__WORK INSTRUCTION__.
Pick up the passage on hospice providers and Medicare's high-needs direct contracting track after its last sentence and keep it going.

__EXCERPTED PASSAGE__.
The high-needs direct contracting track is geared towards organizations that serve Medicare fee-for-service beneficiaries who have complex needs, including dually eligible beneficiaries, who are aligned to the direct contracting entity through voluntary alignment or claims-based alignment.
Providers, hospices or otherwise, must be equipped to step into a primary, coordinated care role in order to make direct contracting work. This is one of the reasons that many organizations that have traditionally focused on hospice are now launching home-based primary care programs and offerings such as Programs for All-Inclusive Care for the Elderly (PACE).
Empath Health and Stratum Health, which are considering applying to the high-needs direct contracting program, are parent companies of Suncoast Hospice and Tidewell hospice, respectively. The companies are in the final stages of completing a merger. The combined organization will provide hospice, private duty, skilled home health care, physician services, palliative care, primary care, a PACE program and an HIV medical clinic.
As Empath-Stratum mull their options related to direct contracting, they are focusing a lot of attention on their PACE program as a cornerstone for their participation in that model.
“We really see the direct contracting model as a very exciting extension of what Empath has been doing over the years through its PACE program,” said Stratum Health President and CEO Jonathan Fleece. “It’s ultimately going to be a model that will give integrated delivery health care systems like Empath-Stratum, the ability to do a better job of managing their overall health, to give them better outcomes, reduce hospitalizations, and result in saving for payers.”
The focus on cutting acute care utilization is expected to spur a growing trend in the health care field that is shifting care out of the institutional setting and into the home, particularly for those patients who have high-needs. These high-need patients represent a large and growing contingent of the Medicare population, and they often come with higher health care costs.
“We have been doing PACE rather successfully. That has really prepared us in many ways for that whole element of risk management, cost containment, and providing the best care at a contained price,” Rafael Sciullo, president and CEO of Empath Health, told Hospice News. “It really came down to that strategic fit for our future.”

__INPUT DATA__.
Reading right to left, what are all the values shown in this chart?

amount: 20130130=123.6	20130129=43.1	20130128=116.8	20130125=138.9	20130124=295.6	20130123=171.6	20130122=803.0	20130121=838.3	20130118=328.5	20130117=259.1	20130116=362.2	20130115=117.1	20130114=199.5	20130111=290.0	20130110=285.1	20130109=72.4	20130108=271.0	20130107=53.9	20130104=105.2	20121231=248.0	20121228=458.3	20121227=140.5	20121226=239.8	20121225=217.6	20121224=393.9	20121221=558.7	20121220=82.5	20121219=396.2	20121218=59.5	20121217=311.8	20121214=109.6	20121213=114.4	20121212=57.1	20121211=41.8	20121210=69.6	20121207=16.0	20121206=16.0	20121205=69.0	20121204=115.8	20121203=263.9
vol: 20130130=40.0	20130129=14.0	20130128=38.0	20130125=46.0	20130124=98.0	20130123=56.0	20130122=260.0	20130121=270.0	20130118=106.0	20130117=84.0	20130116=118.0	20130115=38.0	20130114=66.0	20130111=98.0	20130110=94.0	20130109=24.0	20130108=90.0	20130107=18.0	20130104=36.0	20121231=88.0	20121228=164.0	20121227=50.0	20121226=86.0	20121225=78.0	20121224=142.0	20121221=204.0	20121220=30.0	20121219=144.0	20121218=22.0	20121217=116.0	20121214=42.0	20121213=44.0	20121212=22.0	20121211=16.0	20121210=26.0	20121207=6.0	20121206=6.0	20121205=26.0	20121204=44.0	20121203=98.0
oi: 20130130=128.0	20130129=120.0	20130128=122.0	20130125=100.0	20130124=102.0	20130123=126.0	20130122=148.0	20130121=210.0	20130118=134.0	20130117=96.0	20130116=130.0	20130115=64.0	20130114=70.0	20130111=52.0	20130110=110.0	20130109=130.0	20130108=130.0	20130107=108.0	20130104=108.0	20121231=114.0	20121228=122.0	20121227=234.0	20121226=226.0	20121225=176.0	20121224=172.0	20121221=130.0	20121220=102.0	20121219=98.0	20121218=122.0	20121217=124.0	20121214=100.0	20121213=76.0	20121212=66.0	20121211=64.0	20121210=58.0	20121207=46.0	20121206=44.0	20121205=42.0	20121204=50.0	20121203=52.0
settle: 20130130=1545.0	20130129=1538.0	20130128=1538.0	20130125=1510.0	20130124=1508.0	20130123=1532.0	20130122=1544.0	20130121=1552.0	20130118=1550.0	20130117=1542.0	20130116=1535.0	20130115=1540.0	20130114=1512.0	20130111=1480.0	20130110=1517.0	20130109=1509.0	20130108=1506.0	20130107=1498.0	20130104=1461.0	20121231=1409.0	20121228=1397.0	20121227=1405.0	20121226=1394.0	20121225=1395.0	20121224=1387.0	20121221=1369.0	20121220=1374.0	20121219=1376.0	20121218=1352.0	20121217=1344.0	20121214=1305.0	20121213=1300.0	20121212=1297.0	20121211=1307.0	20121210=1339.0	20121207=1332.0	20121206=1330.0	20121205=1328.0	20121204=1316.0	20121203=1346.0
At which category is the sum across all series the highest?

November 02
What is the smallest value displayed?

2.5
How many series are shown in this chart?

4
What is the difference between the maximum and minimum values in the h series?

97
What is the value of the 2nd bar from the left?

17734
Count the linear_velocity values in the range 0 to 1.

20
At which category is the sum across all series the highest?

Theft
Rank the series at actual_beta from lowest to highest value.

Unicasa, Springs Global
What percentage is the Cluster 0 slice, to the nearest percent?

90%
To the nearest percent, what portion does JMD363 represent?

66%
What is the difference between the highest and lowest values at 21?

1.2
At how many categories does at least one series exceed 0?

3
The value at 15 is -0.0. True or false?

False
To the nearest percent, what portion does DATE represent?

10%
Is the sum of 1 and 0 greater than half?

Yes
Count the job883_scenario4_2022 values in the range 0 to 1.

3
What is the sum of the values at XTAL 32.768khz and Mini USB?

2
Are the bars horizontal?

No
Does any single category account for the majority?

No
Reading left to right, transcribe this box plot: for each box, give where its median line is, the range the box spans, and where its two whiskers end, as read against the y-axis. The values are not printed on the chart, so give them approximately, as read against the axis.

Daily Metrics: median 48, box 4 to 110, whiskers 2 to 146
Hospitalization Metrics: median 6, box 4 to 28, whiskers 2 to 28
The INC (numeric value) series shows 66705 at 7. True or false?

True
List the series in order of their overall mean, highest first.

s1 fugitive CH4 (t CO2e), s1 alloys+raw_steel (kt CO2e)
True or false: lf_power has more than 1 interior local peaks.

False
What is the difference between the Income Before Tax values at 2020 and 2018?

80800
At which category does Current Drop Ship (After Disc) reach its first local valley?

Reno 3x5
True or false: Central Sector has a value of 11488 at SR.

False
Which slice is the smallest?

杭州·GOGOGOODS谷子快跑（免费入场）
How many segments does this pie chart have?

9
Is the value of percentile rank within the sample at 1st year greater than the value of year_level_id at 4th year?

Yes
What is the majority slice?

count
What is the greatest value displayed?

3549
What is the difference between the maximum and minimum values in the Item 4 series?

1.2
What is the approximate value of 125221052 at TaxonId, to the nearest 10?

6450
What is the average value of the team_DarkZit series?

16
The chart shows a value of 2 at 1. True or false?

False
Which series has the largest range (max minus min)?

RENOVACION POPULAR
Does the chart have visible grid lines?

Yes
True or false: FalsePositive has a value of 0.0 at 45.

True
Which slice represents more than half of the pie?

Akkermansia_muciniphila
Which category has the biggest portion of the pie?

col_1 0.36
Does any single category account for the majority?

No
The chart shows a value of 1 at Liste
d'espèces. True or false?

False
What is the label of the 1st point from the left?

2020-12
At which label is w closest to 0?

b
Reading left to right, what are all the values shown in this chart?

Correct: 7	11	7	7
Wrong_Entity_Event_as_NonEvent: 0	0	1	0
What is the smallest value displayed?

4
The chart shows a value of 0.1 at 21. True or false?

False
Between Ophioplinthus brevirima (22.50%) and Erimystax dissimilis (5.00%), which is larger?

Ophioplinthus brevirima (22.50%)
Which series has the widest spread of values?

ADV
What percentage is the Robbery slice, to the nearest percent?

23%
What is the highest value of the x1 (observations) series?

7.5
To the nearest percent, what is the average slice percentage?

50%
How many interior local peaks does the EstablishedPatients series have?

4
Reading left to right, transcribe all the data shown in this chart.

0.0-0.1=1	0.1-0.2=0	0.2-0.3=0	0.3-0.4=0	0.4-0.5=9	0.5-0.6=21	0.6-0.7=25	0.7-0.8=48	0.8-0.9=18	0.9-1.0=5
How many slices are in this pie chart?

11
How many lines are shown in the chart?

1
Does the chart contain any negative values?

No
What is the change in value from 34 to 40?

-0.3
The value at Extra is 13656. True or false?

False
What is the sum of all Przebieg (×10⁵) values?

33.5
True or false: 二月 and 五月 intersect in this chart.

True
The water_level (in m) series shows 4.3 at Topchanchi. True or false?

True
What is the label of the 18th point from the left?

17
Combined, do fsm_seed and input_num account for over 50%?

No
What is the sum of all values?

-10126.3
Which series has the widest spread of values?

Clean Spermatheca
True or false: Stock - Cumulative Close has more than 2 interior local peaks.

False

__OUTPUT BELOW__.
Even as they look more closely at direct contracting, hospice providers are not abandoning the Serious Illness Population model. However, they may be more cognizant of its limitations as a transitional program. The objective is to identify seriously ill beneficiaries who are experiencing fragmented, uncoordinated care under Medicare fee-for-service and deliver an intensive episodic intervention to stabilize their condition.
Patients would be aligned with the model for about eight months to a year before transferring to a long term primary care relationship under a different payment structure. In direct contracting, a high-needs, high-cost patient could be aligned for several years.
The Serious Illness Population program is also limited geographically. During the program’s first year it will be available in 21 states and five metropolitan areas including Cincinnati, Kansas City, Philadelphia, and two regions within New York state.
Regardless of which payment models hospices apply for or build partnerships to address, they will have to evolve to function in a value-based payment environment, whether that be through Primary Cares, direct contracting or the Medicare Advantage hospice carve-in.
“There’s confidence that value based contracting is not going away. If these entities don’t participate themselves and payers approach them to be preferred providers, they’re pretty much guaranteed to have to take a discount,” Robin Jensen, lead policy expert for Cyft, said. “If they can form a [direct contracting] entity and be in the driver’s seat, that protects their own interest to a great extent.”